## TEXT UNDER STUDY

################

Roland Recht, “A story of suffering humanity” published in “the Atlas in motion” edited by Textuel, 2022.
The name “atlas” was first given to a book in 1595 when Gerardus Mercator published his Atlas sive cosmographicae meditationes de fabrica mundi et fabricati figura with a frontispiece depicting a large architectural niche with a monumental Atlas contemplating a celestial globe while a terrestrial globe rests beneath him on the ground. The work was comprised of magnificent illustration plates representing the earth and the sky.
Mathieu Pernot opens his Atlas in Motion with astronomical plates captioned by a Syrian refugee, the astronomer Muhammad Ali Sammuneh. It thus immediately establishes itself within a publishing tradition that is, in part, devoted to cosmography; in this sense, it is similar to Aby Warburg’s renowned Mnemosyne Atlas, in whose lineage Mathieu Pernot deliberately positions his own work. I would like to evoke some convergences that I have noticed between these two atlases.
The atlas by Mathieu Pernot bears the sign of a handprint, a clue to a living presence. Above all else, the hand reveals an identity, but it is also an indication of activities that produce meaning. It leaves traces of its movement in time and space. It sketches out the itinerary taken by the migrant since departing their country of origin. It points to the conjunction of the stars at a certain moment of the journey. The hand writes or draws so that the exile’s sense of language gradually appropriates that of the host. As a result of this process, it becomes necessary to rename the world.
“I have known – I still know! – the suffering caused by the inadequacy of words and things,” writes Tobie Nathan. “I am an immigrant. For a long time, this was shameful for me. It remains painful.” And he continues, “To emigrate always entails losing one’s certainty of the world, the belief in its reliability and the sensation of one’s own identity – I mean the illusion that one is identical to oneself, that there is the same self that was there yesterday and that it will still be there tomorrow … When one emigrates, this sensation disintegrates in just a few moments, like those mummies that crumble into dust when a ray of light grazes them. We are quickly dominated by the feeling of our own contingent nature. One learns that if one is oneself, it is by chance and that one could just as well be another, that perhaps one will be another tomorrow.”
When migrants leave their makeshift boats and reach land, footprints are left in the sand before being erased by waves. These footprints mark the threshold of a new, often hostile world, a step along a path that will prove long and perilous.
A footprint is always a clue to a story. Like Daniel Defoe with Robinson Crusoe, a story can unfold from just one. The trace demands a story. This is why, as Carlo Ginzburg notes, “the hunter would have been the first ‘to tell a story’ because he alone was able to read, in the silent, nearly imperceptible tracks … a coherent sequence of events.” The trace is never the mute residue of something: it can give access to a world. But most of the time it’s an enigma, the only clue that a history has been de-posited there.
In the wild, Mathieu Pernot captured traces of clues: pieces of clothing or blankets hanging on the vegetation of Calais’s “jungle”. On the island of Lesbos, clothes abandoned in landfills. In the destroyed houses of Mosul, faded photographs that are traces of existence onto which we can project the faces of children. We perceive this lost identity in the bodies covered with shroud-like sheets near the Jardin Villemin in Paris. And when Mohamed Abakar cloaks statues or vases in public gardens, he trans-forms them into replicas of his own anonymity – an identity that can longer be seen by passers-by.

################

## RECORDS PROVIDED
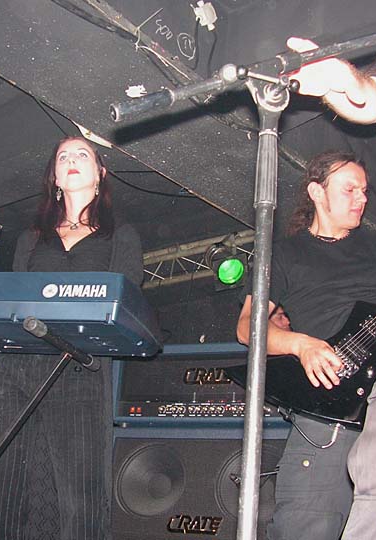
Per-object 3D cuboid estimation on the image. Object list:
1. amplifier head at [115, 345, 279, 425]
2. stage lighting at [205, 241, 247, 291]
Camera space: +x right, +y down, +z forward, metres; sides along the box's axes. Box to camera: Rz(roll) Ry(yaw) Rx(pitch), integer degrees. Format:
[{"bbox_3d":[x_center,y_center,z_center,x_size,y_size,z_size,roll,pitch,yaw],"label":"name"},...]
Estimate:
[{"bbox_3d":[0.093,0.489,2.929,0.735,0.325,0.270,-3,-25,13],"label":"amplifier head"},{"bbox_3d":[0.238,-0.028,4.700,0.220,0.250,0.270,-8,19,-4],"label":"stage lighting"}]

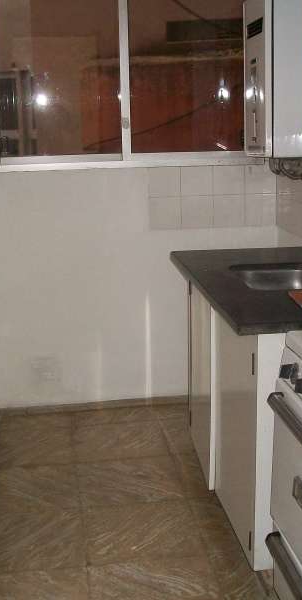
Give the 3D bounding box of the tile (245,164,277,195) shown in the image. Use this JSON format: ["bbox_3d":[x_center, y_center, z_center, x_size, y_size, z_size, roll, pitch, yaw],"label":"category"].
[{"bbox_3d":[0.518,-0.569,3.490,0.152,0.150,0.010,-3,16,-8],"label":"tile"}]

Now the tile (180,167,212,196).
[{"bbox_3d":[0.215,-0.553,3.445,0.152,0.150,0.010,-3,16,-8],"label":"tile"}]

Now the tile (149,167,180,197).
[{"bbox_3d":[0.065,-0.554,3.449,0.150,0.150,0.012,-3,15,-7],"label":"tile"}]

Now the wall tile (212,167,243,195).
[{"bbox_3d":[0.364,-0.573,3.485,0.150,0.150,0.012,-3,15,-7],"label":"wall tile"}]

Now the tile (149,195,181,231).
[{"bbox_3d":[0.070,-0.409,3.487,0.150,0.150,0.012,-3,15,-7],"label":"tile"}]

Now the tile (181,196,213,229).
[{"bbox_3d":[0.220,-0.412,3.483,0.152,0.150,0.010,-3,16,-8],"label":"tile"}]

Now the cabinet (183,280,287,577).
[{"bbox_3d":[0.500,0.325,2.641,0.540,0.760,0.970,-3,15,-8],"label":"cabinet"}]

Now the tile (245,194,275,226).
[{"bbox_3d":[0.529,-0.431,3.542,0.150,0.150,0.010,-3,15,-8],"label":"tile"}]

################

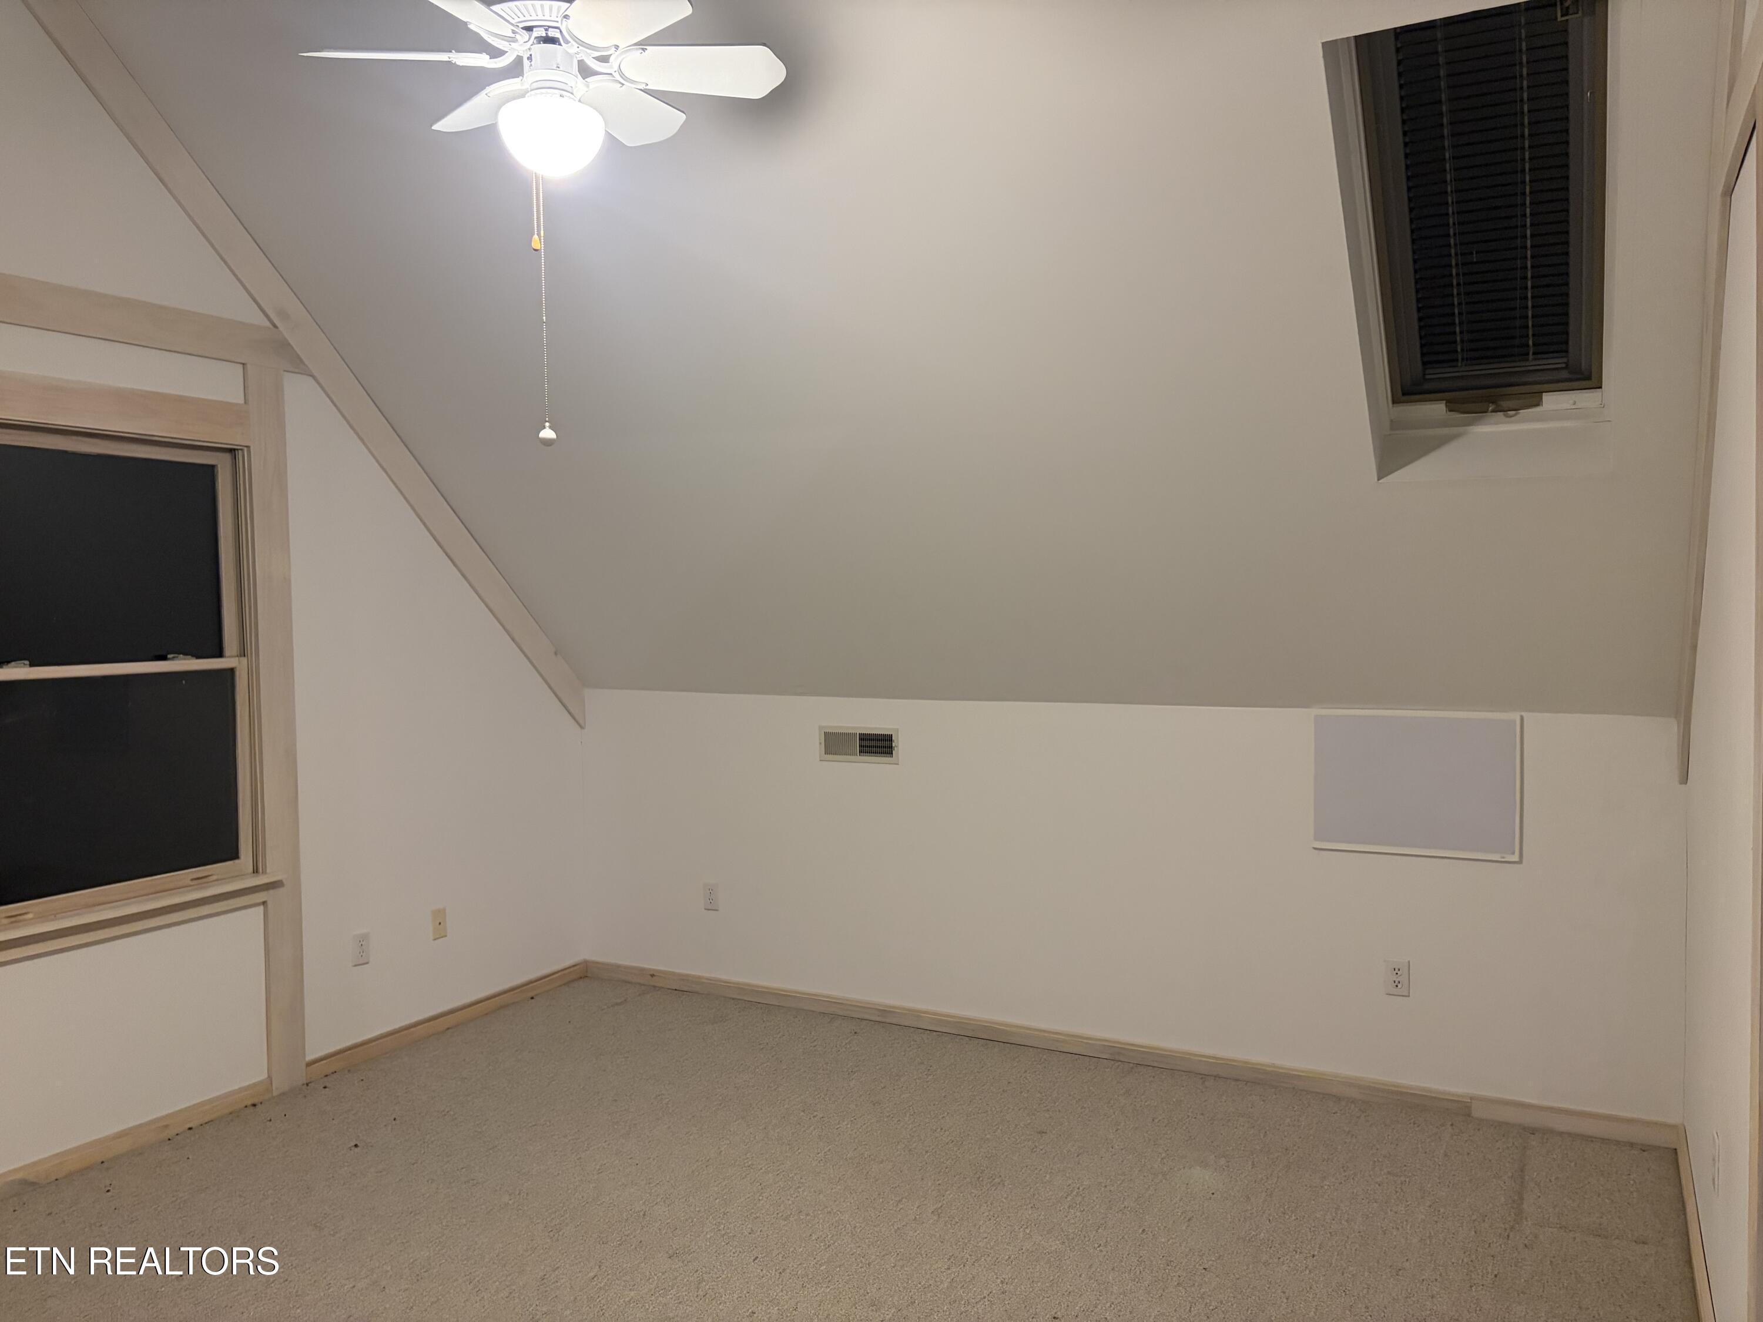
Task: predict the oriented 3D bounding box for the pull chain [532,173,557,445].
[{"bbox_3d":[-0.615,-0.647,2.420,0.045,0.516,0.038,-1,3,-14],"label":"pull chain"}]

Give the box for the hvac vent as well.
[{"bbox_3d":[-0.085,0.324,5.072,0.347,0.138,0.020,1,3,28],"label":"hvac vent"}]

################

## COMPLETE THE FOLLOWING
1) Answer these from the essay on the Atlas in Motion:
(a) In what year was the name "atlas" first given to a book?
(b) Who wrote the captions for the astronomical plates that open the Atlas in Motion?
(c) Where did Mathieu Pernot find clothes abandoned in landfills?
2) Output the passage of the essay on the Atlas in Motion starting at the words "Mathieu Pernot opens" and ending after the words "these two atlases.".
The items are separate material, unconnected to the essay.

## ANSWERS GIVEN
1)
(a) 1595.
(b) Muhammad Ali Sammuneh, a Syrian refugee and astronomer.
(c) On the island of Lesbos.

2)
Mathieu Pernot opens his Atlas in Motion with astronomical plates captioned by a Syrian refugee, the astronomer Muhammad Ali Sammuneh. It thus immediately establishes itself within a publishing tradition that is, in part, devoted to cosmography; in this sense, it is similar to Aby Warburg’s renowned Mnemosyne Atlas, in whose lineage Mathieu Pernot deliberately positions his own work. I would like to evoke some convergences that I have noticed between these two atlases.